Data extracted from a collection
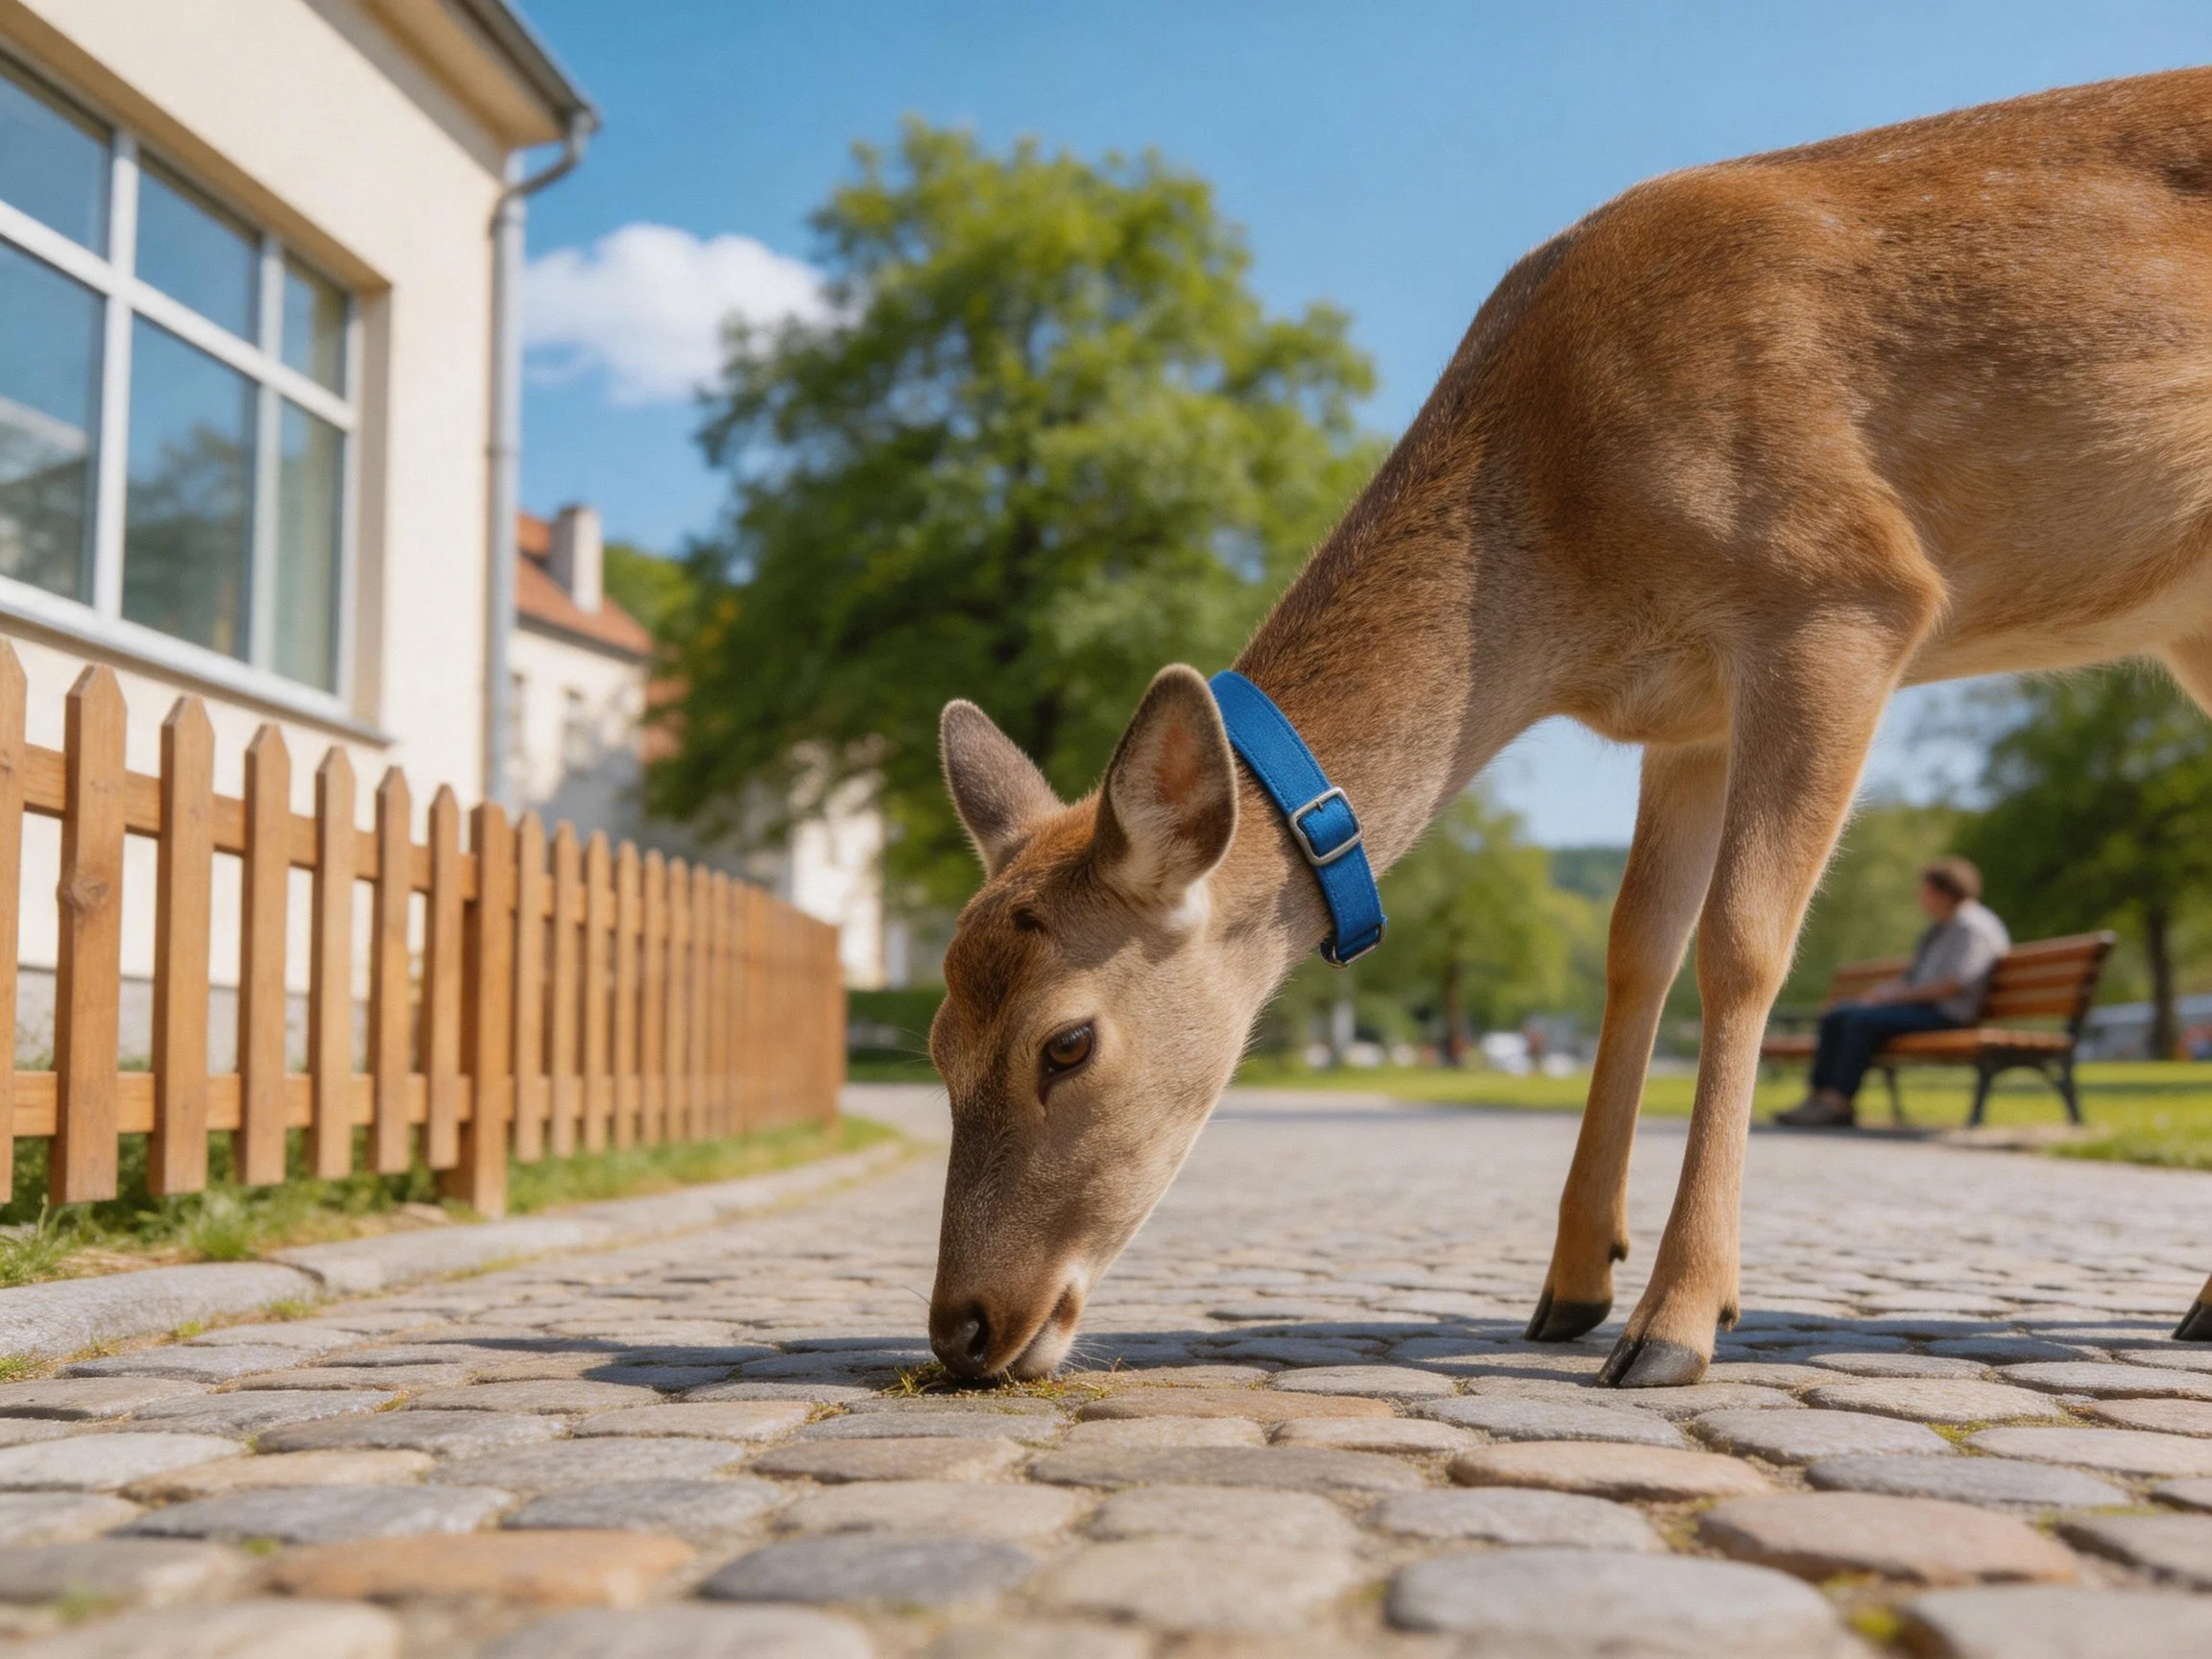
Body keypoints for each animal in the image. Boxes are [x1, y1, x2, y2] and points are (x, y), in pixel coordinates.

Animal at [925, 67, 2212, 1388]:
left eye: (1066, 1043)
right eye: (933, 1043)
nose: (962, 1328)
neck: (1571, 577)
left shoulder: (1838, 595)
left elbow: (1742, 944)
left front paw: (1675, 1322)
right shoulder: (1687, 716)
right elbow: (1634, 950)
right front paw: (1571, 1287)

Problem details: Could you find every line in the records above that contains the word "left" and copy it?

Written answer:
left eye: (1066, 1043)
left shoulder: (1838, 595)
left elbow: (1742, 944)
left front paw: (1675, 1322)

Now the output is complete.